Press Stop, then Play, then Stop: the tape should move forward and come to a gentle halt with no spillage or tension arm dropping. Next, fast wind to the middle of the reel from either end and press Stop. The tape should smoothly come to a halt in about the same amount of time in either direction. Any suspicious or dangerous behavior is reason to investigate or to consult a professional.

Now press Play and pay closer attention to how the tape passes through the guides, over the heads, and around the capstan on its way to the take-up reel. There should be minimal up-and-down tape movement and no tape-edge curling at the guides. (Use reels that are not bent or warped, so the tape edge doesn't scrape on the flange.) Some manufacturers, such as Otari, provided reel table shims to compensate for reel thickness or poorly adjusted reel table height.

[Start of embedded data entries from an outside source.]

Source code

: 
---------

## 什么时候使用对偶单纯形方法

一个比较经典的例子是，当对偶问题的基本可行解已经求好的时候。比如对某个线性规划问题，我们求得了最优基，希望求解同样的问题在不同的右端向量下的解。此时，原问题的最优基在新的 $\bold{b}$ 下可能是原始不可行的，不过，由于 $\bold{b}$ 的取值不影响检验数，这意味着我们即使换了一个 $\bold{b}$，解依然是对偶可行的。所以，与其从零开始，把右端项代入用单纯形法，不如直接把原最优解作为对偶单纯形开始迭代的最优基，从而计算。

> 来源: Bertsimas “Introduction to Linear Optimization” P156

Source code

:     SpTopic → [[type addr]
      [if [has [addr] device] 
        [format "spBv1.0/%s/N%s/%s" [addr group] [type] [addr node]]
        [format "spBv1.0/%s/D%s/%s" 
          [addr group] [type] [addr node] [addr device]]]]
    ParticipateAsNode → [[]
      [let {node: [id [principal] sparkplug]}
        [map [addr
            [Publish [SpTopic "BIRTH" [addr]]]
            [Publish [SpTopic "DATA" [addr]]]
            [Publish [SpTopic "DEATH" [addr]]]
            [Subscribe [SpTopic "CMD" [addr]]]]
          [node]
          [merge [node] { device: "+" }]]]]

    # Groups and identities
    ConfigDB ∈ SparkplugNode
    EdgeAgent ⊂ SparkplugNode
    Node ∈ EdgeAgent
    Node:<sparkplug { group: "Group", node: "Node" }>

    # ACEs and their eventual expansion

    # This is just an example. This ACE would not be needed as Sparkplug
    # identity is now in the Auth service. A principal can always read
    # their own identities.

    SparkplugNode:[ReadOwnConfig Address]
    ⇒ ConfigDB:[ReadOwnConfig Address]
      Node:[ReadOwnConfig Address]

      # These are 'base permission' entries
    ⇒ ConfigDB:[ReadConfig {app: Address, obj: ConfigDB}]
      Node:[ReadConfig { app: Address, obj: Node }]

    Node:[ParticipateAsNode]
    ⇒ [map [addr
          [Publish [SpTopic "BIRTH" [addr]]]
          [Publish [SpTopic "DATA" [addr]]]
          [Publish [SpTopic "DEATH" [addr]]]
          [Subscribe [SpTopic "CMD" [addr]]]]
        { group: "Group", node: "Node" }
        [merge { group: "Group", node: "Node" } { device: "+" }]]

Several mechanical issues can affect and exaggerate tape path problems: uneven tension on either side of the capstan, how “square” the capstan and other rollers are relative to the deck plate (the surface of the machine), or a pinch roller that has lost its shape. (Shimming the capstan or adjusting anything other than head azimuth is not for the squeamish or impatient.)

Any of these issues can cause the tape to skew up or down, and when things are really bad, the tape will curl and migrate out of the guides. Consult the manual for tension-measuring tools, techniques, and procedures. Fortunately, part of the head-lapping process includes a full mechanical alignment of the head assembly.